Stephanie Drumheller-Horton, paleontóloga de vertebrados da Universidade do Tennessee, Knoxville, que não participou do estudo, é especialista em tafonomia, que ela descreveu como “o estudo de tudo que acontece com um organismo desde sua morte até o momento em que o encontramos.” Ela está particularmente interessada em como esses fósseis se formaram.
“As múmias de dinossauros são conhecidas há mais de cem anos, mas definitivamente houve mais ênfase em descrever sua pele e menos em entender como elas se fossilizaram em primeiro lugar”, disse ela por e-mail. “Se pudermos entender como e por que esses fósseis se formam, podemos direcionar melhor onde procurar para potencialmente encontrar mais deles.”
Um retrato detalhado de um dinossauro bico-de-pato
Juntas, as duas múmias descobertas mais recentemente permitiram que Sereno e sua equipe criassem uma atualização detalhada de como o Edmontosaurus provavelmente se parecia.

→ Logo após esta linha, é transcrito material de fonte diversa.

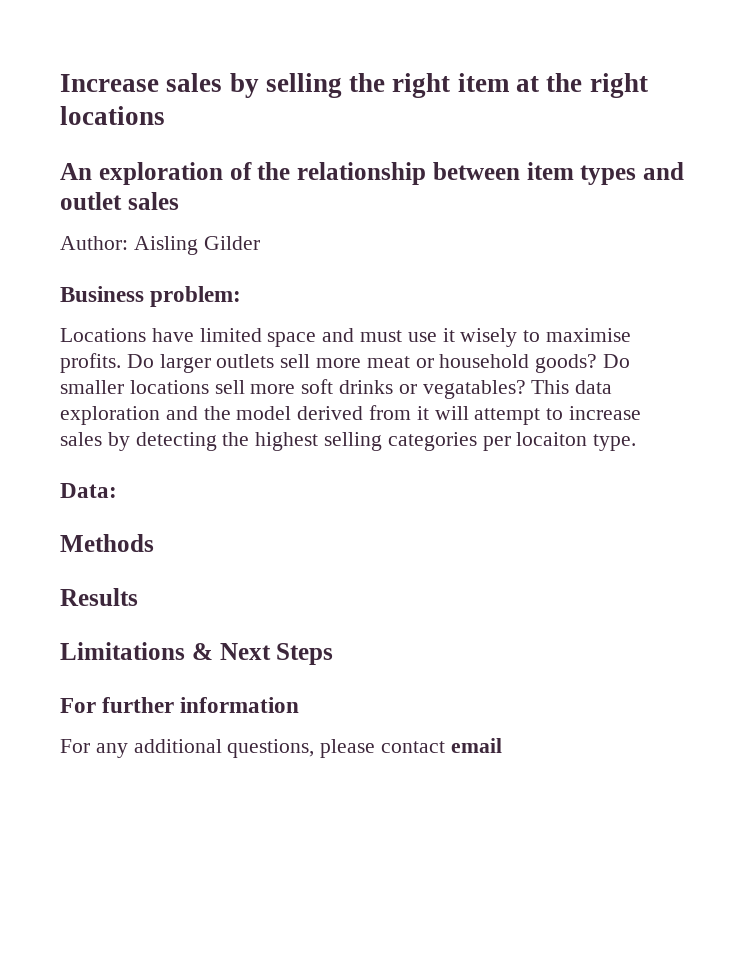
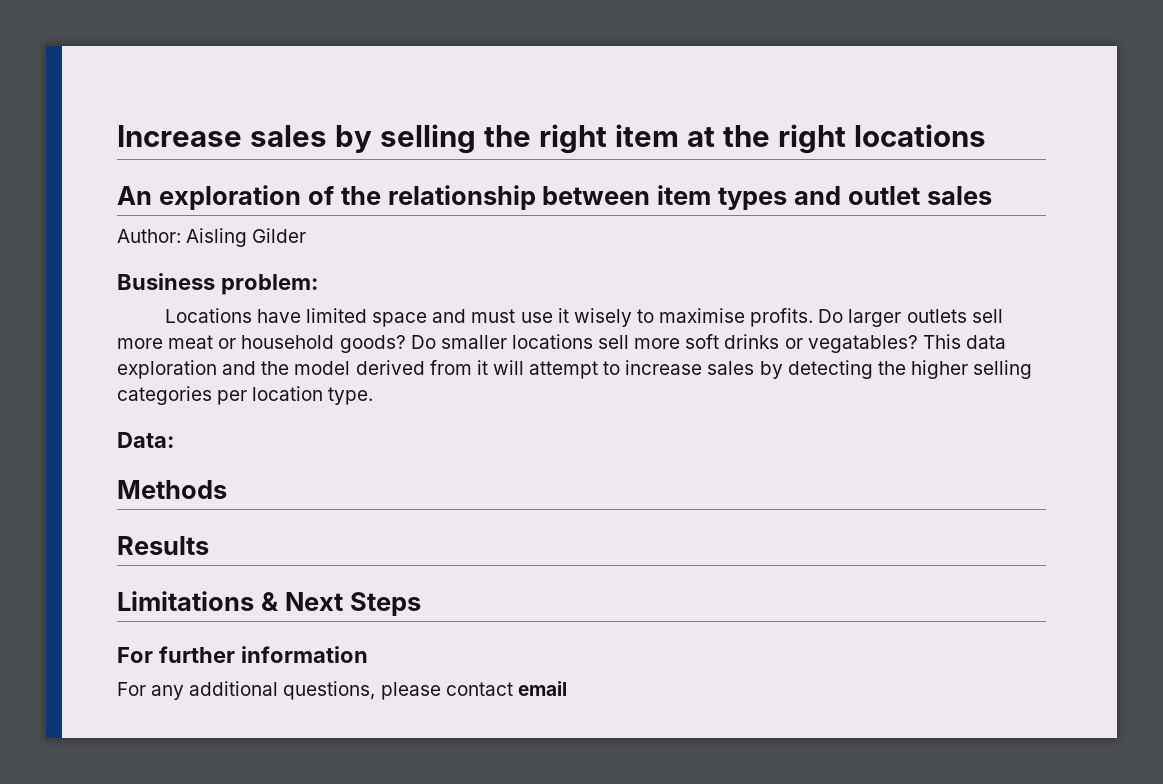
[255,432,319,451] highest -> [910,360,968,379] higher
[516,432,588,446] locaiton -> [252,386,324,401] location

De acordo com suas análises, o dinossauro, que podia crescer até mais de 12 metros de comprimento, tinha uma crista carnuda ao longo do pescoço e das costas e uma fileira de espinhos descendo pela cauda. A pele da criatura era fina o suficiente para produzir rugas delicadas sobre a caixa torácica e era pontilhada com pequenas escamas semelhantes a seixos.
A máscara de argila revelou que o animal tinha cascos, uma característica anteriormente preservada apenas em mamíferos. Isso o torna o animal terrestre mais antigo comprovadamente com cascos e o primeiro exemplo conhecido de um réptil com cascos, disse Sereno. “Desculpe, mamíferos, vocês não inventaram isso”, brincou ele. “Suspeitávamos? Sim, suspeitávamos que tinha um casco pelas pegadas, mas ver é acreditar.”
O estudo foi publicado na quinta-feira na revista Science.